I want to run multiple clients that will be doing bulk inserts into the same Elasticsearch index. Is that OK, or do I run the risk of some sort of clash/lock issue(s)? Any info would be appreciated. Thanks.

Kevin


(Mark Walkom) #2

It won't lock, you may get versioning mismatches though.


(Hanish Bansal) #3

@warkolm It's always good to have multiple clients for bulk insert in case of high ingestion rate. But as you mentioned regarding version mismatch issue, there is chance of data loss.
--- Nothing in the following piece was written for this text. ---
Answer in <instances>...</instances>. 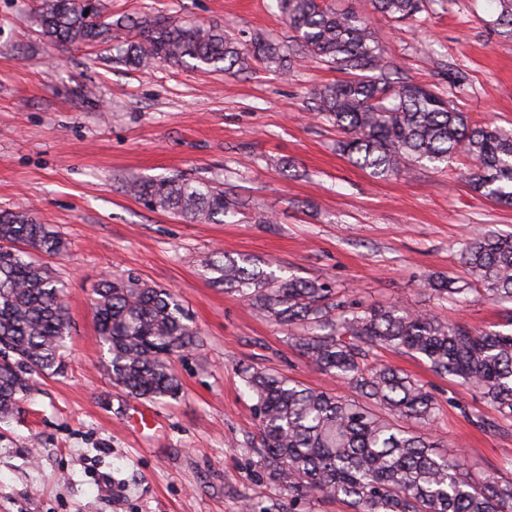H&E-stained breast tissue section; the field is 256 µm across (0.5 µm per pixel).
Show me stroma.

if multiple clients are writing the data parallely and any client got version mismatch error then changes of that client will be lost. Any thoughts to resolve this issue?


(Mark Walkom) #4

There is no loss, the request is notified of the mismatch and it's up to you to do something with it.


(Christian Dahlqvist) #5

This is the normal thing to do and essential to getting optimal indexing throughput. Logstash does use multiple connections in parallel by default. If you are allowing Elasticsearch to assign document ids there should be no clashes nor locking issues. If you however have concurrent updates you might have some contention and conflicting updates, which is usually resolved automatically through retries.


(Kevin M.) #6

Thanks for all of the responses. The processing completed with no issues.

Kevin


(system) #7

This topic was automatically closed 28 days after the last reply. New replies are no longer allowed.